Videogame maker Electronic Arts Inc. confirmed Monday that it will be acquired by Saudi Arabia’s PIF sovereign-wealth fund, private-equity firm Silver Lake and Jared Kushner’s Affinity Partners in a $55 billion deal, which would be the largest-ever leveraged buyout.
The record merger, according to Dow Jones Market Data, marks another videogame-industry megadeal after Take-Two Interactive Software Inc.’s $12.7 billion purchase ofZynga Inc. and Microsoft Corp.’s $69 billion purchaseof Activision Blizzard Inc.
There is some question among Wall Street analysts over whether the deal actually makes sense for Electronic Arts shareholders, given that it comes just before the release of the latest version of its popular “Battlefield” videogame.
As Benchmark analyst Mike Hickey put it, the decision by the company’s management to pursue a sale represents “a critical error,” as it effectively removes the ability of shareholders to participate in any potential upside from the “Battlefield” release.
Still, the stock surged 4.5% into record territory Monday, after soaring 14.9% on Friday following a Wall Street Journal report that a deal was in the works.

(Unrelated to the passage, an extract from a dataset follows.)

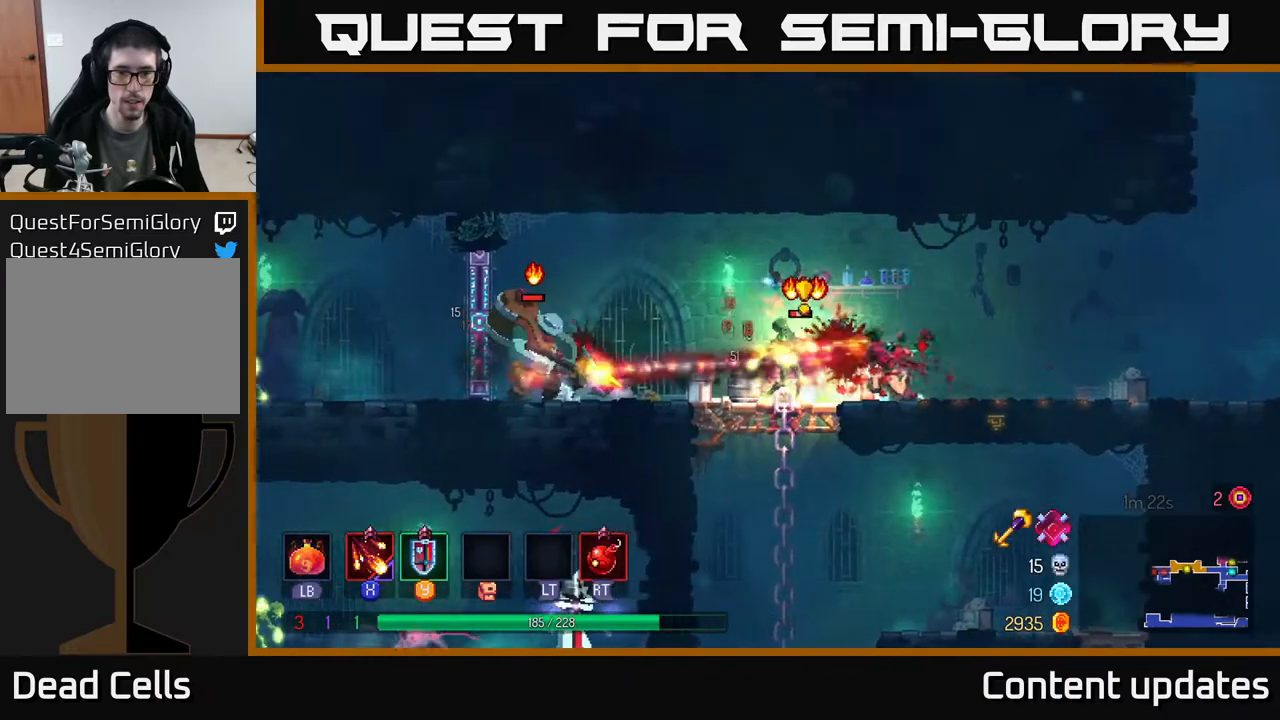
{"buttons": [], "left_stick": "right", "right_stick": "center", "events": [[300, "left_stick", "right"], [333, "B", "down"], [450, "B", "up"]]}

The good news for investors was that the actual amount of the deal at $55 billion was more than expected, as the WSJ report said it would be “roughly $50 billion.”
As part of the deal, PIF will roll over its existing 9.9% stake in the Redwood City, Calif.-based company. Electronic Arts shareholders will receive $210 per share in cash, which represents a 25% premium to the company’s share price at market close on Sept. 25, which was before the WSJ report.
The deal includes $36 billion in equity financing and $20 billion in debt financing, with the full debt amount solely committed by JPMorgan Chase Bank.
The transaction is expected to close in the first quarter of fiscal year 2027.
Meanwhile, Benchmark’s Hickey believes the deal also undervalues Electronic Arts, as he had a $250 price target on the stock. But keep in mind that Hickey was the most bullish on the stock, of the 29 analysts surveyed by FactSet who cover the company. The per-share price of the deal was 14.4% above the average analyst price target of $183.61.
Electronic Arts shares have now run up 38.5% this year, while the S&P 500 index has advanced 13.2%.